Only the lines from the top of the material through the line containing "(3,3'-diaminobenzidine) immunohistochemical staining" should be restated, each one exactly.
---*---
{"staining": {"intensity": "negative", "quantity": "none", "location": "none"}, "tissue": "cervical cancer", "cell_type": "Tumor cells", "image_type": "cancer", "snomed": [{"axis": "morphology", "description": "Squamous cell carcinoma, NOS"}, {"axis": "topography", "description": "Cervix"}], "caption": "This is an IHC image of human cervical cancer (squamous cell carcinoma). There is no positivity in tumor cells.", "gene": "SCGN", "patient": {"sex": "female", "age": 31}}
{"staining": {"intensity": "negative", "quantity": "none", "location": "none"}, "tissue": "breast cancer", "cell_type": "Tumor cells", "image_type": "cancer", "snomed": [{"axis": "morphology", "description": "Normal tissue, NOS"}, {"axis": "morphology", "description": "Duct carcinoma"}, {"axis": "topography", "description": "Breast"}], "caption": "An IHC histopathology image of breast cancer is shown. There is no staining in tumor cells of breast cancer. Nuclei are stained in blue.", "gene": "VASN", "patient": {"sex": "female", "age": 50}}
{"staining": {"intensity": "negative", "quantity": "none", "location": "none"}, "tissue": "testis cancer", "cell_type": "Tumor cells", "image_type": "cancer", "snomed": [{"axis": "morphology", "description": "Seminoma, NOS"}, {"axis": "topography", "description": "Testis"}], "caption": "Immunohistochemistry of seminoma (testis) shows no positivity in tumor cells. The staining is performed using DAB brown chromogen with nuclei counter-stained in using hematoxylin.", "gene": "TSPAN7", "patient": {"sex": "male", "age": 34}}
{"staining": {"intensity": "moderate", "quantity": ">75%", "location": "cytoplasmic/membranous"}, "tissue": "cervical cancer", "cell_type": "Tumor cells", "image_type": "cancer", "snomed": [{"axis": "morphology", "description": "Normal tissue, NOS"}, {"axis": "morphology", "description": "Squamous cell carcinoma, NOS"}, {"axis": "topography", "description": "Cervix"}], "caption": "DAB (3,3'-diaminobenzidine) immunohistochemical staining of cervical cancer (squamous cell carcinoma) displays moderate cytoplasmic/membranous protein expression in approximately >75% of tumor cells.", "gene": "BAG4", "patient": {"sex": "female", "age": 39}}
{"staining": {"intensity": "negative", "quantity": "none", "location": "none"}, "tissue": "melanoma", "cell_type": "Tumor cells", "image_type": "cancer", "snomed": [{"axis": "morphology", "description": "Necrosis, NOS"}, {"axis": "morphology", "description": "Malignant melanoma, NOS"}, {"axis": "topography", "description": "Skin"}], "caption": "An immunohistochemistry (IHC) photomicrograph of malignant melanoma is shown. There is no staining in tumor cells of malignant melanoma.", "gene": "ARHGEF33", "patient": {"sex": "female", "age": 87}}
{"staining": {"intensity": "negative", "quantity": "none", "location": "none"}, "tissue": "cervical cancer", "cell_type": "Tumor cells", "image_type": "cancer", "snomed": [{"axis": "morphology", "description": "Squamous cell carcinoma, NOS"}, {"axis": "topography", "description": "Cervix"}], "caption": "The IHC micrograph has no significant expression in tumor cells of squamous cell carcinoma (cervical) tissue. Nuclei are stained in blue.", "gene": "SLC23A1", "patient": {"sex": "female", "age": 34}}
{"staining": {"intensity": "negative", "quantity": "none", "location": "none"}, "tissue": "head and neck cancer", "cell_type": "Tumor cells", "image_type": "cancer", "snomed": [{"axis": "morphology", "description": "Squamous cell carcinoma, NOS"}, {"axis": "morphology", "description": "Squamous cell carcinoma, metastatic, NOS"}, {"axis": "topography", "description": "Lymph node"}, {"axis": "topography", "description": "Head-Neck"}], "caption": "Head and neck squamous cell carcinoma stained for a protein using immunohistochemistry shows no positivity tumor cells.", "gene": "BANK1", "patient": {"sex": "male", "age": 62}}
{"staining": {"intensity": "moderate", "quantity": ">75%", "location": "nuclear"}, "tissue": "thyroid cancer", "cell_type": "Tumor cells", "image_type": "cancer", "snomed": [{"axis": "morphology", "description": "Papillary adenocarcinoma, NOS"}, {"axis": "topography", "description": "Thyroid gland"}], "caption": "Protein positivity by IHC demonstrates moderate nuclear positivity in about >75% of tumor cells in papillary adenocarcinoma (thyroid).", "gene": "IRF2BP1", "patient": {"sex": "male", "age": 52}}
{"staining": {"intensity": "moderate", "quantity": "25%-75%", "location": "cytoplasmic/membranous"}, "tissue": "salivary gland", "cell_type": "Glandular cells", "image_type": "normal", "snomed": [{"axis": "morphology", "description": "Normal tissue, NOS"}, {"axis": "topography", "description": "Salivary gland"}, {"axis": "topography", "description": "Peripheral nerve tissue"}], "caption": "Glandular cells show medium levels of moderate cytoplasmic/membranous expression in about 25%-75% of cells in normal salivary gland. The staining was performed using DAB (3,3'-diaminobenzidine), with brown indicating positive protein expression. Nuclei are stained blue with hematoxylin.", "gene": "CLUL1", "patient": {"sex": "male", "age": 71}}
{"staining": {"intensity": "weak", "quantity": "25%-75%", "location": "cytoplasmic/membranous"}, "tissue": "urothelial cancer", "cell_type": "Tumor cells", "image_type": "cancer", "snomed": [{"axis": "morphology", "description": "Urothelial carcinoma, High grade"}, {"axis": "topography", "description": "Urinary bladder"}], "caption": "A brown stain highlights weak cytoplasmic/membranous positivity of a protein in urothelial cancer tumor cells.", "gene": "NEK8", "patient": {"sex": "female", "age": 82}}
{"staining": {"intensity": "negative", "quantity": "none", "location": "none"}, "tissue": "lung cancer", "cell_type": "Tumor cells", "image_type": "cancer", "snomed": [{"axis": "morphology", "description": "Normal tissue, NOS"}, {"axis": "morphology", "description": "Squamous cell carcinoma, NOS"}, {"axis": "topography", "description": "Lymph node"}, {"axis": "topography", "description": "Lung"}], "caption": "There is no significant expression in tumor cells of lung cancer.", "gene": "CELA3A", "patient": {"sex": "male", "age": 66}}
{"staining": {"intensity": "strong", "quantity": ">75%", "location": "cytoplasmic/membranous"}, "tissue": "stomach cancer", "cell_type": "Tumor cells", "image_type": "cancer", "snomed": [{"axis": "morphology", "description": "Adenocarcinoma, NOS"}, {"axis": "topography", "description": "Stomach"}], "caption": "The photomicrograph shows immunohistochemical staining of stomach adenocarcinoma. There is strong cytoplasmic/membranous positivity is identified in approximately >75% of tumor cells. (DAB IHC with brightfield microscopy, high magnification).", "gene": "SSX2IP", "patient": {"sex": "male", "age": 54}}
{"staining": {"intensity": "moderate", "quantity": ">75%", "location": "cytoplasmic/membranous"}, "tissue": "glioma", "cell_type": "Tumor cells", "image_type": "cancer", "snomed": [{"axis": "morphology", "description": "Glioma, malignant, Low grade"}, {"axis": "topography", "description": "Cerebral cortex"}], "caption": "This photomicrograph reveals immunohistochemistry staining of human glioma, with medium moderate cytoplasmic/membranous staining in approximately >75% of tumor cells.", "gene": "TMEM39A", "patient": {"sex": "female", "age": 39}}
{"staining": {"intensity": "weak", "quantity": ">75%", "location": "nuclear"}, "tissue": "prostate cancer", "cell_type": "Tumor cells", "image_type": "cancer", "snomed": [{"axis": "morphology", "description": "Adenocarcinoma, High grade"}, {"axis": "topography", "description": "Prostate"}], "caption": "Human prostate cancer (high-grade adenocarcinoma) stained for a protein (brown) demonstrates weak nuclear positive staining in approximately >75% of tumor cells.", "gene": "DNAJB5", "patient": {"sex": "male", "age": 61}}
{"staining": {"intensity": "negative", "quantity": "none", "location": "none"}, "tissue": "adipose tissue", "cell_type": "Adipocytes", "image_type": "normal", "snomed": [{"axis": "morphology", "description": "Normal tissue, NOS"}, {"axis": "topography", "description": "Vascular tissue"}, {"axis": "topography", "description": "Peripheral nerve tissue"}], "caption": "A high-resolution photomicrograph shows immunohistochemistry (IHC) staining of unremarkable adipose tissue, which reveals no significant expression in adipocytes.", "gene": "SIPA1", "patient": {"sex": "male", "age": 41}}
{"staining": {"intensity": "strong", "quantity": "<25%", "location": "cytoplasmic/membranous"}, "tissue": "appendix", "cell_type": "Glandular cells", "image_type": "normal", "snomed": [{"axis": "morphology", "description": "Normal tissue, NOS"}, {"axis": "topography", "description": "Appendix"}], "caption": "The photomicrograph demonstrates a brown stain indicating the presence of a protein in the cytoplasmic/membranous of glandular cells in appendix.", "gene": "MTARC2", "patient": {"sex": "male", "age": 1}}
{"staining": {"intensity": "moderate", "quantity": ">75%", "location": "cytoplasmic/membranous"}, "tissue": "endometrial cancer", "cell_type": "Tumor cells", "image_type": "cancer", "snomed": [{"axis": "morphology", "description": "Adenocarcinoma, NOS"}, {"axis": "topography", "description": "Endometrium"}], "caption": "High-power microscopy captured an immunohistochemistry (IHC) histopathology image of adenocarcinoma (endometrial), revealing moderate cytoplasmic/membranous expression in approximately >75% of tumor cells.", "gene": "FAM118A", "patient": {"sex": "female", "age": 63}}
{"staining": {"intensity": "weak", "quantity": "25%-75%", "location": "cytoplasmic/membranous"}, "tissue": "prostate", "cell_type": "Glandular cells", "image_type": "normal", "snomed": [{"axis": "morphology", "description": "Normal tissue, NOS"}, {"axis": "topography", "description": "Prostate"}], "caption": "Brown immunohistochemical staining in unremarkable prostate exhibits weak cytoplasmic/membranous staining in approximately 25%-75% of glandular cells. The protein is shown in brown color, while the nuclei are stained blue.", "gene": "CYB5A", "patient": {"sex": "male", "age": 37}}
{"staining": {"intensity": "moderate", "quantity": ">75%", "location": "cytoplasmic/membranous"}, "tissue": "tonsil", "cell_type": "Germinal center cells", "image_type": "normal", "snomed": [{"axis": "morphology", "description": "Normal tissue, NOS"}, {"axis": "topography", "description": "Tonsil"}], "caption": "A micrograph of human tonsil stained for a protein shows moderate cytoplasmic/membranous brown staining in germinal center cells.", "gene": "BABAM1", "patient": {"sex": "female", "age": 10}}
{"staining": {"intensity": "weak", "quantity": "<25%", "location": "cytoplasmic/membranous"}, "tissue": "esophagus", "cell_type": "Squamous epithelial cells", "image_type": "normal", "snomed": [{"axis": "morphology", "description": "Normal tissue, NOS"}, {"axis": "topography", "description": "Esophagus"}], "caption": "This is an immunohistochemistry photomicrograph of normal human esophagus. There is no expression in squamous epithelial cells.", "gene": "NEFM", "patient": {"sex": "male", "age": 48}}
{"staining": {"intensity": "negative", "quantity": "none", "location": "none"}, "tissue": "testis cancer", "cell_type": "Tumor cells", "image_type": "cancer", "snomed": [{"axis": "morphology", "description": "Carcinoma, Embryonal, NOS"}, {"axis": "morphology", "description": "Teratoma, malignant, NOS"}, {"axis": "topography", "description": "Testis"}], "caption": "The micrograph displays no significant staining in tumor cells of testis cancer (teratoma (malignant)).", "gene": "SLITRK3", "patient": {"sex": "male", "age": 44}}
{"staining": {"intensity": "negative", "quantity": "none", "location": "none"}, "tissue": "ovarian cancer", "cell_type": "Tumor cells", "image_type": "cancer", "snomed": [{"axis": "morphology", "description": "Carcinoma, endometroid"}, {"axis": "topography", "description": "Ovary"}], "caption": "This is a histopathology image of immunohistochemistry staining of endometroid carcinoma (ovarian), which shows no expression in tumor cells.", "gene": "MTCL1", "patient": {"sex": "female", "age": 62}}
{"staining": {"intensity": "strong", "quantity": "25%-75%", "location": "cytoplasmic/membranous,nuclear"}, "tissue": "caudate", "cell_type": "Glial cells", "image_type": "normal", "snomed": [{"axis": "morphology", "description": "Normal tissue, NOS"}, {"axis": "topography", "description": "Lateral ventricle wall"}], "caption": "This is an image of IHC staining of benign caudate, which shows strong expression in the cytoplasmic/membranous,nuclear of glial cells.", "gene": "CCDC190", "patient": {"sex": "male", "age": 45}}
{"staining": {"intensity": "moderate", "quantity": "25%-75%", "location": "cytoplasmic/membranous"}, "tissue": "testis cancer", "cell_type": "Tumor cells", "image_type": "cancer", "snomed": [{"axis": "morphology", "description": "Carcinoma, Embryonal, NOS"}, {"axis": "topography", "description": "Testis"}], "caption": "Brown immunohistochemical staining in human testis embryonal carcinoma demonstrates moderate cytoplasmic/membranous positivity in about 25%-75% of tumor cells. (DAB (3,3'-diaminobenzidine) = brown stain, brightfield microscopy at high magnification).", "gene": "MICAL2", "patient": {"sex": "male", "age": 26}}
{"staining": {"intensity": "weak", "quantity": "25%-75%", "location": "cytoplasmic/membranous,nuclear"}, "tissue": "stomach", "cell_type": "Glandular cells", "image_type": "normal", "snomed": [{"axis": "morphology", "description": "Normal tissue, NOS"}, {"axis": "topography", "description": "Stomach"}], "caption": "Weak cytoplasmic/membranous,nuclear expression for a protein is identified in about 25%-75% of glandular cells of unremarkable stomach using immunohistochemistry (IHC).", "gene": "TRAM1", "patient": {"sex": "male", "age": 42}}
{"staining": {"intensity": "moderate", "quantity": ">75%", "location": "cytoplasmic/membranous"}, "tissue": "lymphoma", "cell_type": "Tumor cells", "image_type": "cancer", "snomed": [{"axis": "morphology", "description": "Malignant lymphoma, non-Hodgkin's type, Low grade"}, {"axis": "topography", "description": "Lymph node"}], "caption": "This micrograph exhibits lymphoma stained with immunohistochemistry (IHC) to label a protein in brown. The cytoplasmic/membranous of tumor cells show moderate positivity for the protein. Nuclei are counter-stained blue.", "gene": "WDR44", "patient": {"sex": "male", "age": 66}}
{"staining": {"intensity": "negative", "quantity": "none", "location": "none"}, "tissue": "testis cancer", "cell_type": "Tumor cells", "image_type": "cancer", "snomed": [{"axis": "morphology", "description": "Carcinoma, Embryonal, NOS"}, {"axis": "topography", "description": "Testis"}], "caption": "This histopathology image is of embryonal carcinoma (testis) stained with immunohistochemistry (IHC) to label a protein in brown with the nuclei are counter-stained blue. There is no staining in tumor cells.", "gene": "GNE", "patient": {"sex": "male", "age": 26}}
---*---
RESPONSE BOX:
{"staining": {"intensity": "negative", "quantity": "none", "location": "none"}, "tissue": "cervical cancer", "cell_type": "Tumor cells", "image_type": "cancer", "snomed": [{"axis": "morphology", "description": "Squamous cell carcinoma, NOS"}, {"axis": "topography", "description": "Cervix"}], "caption": "This is an IHC image of human cervical cancer (squamous cell carcinoma). There is no positivity in tumor cells.", "gene": "SCGN", "patient": {"sex": "female", "age": 31}}
{"staining": {"intensity": "negative", "quantity": "none", "location": "none"}, "tissue": "breast cancer", "cell_type": "Tumor cells", "image_type": "cancer", "snomed": [{"axis": "morphology", "description": "Normal tissue, NOS"}, {"axis": "morphology", "description": "Duct carcinoma"}, {"axis": "topography", "description": "Breast"}], "caption": "An IHC histopathology image of breast cancer is shown. There is no staining in tumor cells of breast cancer. Nuclei are stained in blue.", "gene": "VASN", "patient": {"sex": "female", "age": 50}}
{"staining": {"intensity": "negative", "quantity": "none", "location": "none"}, "tissue": "testis cancer", "cell_type": "Tumor cells", "image_type": "cancer", "snomed": [{"axis": "morphology", "description": "Seminoma, NOS"}, {"axis": "topography", "description": "Testis"}], "caption": "Immunohistochemistry of seminoma (testis) shows no positivity in tumor cells. The staining is performed using DAB brown chromogen with nuclei counter-stained in using hematoxylin.", "gene": "TSPAN7", "patient": {"sex": "male", "age": 34}}
{"staining": {"intensity": "moderate", "quantity": ">75%", "location": "cytoplasmic/membranous"}, "tissue": "cervical cancer", "cell_type": "Tumor cells", "image_type": "cancer", "snomed": [{"axis": "morphology", "description": "Normal tissue, NOS"}, {"axis": "morphology", "description": "Squamous cell carcinoma, NOS"}, {"axis": "topography", "description": "Cervix"}], "caption": "DAB (3,3'-diaminobenzidine) immunohistochemical staining of cervical cancer (squamous cell carcinoma) displays moderate cytoplasmic/membranous protein expression in approximately >75% of tumor cells.", "gene": "BAG4", "patient": {"sex": "female", "age": 39}}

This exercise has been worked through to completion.